BEGIN DATA FOR THIS EXERCISE

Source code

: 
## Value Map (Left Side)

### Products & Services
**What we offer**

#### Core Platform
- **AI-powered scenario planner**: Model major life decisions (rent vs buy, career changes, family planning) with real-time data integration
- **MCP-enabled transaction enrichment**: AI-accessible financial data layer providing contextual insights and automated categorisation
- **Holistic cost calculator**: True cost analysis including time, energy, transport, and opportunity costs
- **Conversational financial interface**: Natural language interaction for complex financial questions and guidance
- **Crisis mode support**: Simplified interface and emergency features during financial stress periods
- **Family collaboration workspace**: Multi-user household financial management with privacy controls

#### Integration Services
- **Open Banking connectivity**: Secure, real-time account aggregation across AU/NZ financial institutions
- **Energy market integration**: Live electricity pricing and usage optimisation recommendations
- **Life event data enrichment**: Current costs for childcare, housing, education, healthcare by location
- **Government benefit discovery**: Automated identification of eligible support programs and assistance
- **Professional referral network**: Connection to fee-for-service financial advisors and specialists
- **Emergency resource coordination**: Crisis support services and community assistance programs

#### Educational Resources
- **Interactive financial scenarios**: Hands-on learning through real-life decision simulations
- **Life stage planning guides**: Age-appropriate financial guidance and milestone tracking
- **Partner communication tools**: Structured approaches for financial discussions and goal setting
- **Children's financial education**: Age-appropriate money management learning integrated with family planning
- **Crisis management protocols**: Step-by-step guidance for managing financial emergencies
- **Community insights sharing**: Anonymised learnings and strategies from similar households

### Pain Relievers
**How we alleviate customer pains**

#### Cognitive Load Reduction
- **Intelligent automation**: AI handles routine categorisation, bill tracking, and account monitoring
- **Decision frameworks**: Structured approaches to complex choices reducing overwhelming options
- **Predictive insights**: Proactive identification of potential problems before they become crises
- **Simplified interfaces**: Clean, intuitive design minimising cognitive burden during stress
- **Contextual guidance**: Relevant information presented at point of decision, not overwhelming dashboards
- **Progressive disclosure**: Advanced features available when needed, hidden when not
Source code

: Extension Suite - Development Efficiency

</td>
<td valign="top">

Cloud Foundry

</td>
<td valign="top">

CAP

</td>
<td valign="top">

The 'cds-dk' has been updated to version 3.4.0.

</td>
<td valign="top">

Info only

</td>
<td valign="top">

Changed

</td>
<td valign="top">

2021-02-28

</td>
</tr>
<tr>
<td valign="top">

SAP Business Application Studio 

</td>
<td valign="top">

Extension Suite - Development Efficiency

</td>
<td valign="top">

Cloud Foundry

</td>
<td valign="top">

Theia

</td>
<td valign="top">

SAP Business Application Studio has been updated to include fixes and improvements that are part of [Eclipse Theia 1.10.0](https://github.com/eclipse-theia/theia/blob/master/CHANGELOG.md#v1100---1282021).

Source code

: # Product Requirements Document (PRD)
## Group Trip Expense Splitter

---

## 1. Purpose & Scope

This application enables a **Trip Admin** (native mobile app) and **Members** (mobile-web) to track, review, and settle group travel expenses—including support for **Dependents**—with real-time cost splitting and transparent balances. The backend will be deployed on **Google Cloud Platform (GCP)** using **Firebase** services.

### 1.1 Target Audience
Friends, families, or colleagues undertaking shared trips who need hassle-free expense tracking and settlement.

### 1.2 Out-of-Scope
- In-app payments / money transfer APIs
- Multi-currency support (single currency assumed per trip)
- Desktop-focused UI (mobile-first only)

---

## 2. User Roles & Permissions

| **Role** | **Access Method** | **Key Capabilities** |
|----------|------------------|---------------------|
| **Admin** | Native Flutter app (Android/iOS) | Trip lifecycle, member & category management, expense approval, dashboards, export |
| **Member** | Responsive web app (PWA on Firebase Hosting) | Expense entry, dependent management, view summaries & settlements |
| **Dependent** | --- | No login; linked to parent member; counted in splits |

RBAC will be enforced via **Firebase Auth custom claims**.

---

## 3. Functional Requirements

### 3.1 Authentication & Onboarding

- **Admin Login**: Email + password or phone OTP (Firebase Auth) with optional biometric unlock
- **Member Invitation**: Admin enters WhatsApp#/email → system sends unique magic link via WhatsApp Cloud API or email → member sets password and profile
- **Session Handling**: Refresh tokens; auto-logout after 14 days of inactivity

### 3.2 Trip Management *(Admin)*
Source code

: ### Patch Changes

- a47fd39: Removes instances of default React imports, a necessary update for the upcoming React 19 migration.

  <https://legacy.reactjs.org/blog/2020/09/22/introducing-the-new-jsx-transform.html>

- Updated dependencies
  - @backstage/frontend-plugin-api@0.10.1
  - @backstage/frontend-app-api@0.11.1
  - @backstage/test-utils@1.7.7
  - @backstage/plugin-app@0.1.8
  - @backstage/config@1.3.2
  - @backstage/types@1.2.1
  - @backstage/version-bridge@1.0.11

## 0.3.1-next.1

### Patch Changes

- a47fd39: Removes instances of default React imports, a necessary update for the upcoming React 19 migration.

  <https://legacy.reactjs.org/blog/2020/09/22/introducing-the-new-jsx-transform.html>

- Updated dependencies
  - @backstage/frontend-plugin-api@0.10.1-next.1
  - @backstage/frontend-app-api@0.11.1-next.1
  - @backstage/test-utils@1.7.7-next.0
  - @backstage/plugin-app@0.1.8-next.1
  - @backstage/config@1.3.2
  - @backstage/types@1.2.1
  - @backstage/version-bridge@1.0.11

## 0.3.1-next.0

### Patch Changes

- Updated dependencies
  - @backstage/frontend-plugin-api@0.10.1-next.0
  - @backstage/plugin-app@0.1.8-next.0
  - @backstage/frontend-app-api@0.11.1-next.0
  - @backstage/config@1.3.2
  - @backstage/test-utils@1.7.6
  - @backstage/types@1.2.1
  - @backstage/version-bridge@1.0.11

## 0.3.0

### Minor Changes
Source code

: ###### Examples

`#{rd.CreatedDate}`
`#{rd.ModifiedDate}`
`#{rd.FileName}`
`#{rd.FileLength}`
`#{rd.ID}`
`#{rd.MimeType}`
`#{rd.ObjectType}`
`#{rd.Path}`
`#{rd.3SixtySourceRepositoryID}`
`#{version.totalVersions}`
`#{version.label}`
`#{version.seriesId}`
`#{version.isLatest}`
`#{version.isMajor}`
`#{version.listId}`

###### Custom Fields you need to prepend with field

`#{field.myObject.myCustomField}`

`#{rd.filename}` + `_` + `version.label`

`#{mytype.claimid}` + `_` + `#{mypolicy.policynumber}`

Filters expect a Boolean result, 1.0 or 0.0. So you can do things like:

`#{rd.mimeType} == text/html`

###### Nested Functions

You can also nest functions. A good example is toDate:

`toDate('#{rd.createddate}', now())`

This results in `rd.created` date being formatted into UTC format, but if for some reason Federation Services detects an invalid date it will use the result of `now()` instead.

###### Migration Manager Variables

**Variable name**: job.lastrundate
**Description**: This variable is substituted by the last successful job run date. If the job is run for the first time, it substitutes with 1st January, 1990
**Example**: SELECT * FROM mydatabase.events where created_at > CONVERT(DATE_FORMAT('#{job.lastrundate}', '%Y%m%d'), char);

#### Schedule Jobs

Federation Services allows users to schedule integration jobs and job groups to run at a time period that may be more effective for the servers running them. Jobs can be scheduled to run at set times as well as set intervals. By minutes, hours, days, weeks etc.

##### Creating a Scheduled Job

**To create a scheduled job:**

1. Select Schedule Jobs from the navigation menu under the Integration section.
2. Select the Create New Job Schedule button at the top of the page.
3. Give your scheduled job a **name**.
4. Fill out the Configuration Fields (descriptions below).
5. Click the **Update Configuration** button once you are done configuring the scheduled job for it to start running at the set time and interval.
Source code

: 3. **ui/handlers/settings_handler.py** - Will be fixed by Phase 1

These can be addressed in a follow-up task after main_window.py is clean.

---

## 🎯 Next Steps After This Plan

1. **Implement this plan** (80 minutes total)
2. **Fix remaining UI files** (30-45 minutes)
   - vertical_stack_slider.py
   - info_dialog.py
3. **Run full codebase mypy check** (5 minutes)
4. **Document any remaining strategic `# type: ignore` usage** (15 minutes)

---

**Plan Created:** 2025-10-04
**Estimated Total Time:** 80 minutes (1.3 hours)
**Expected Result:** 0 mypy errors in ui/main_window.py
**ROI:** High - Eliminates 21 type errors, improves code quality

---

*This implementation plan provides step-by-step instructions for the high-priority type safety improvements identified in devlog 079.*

END DATA FOR THIS EXERCISE

* [PROBLEM STATEMENT]
Taking the entries above, write out exactly each line from the one holding "- **Partner communication" to the one holding "- **Crisis management", both included, and stop there.

* [RESULT FOR THIS TASK]
- **Partner communication tools**: Structured approaches for financial discussions and goal setting
- **Children's financial education**: Age-appropriate money management learning integrated with family planning
- **Crisis management protocols**: Step-by-step guidance for managing financial emergencies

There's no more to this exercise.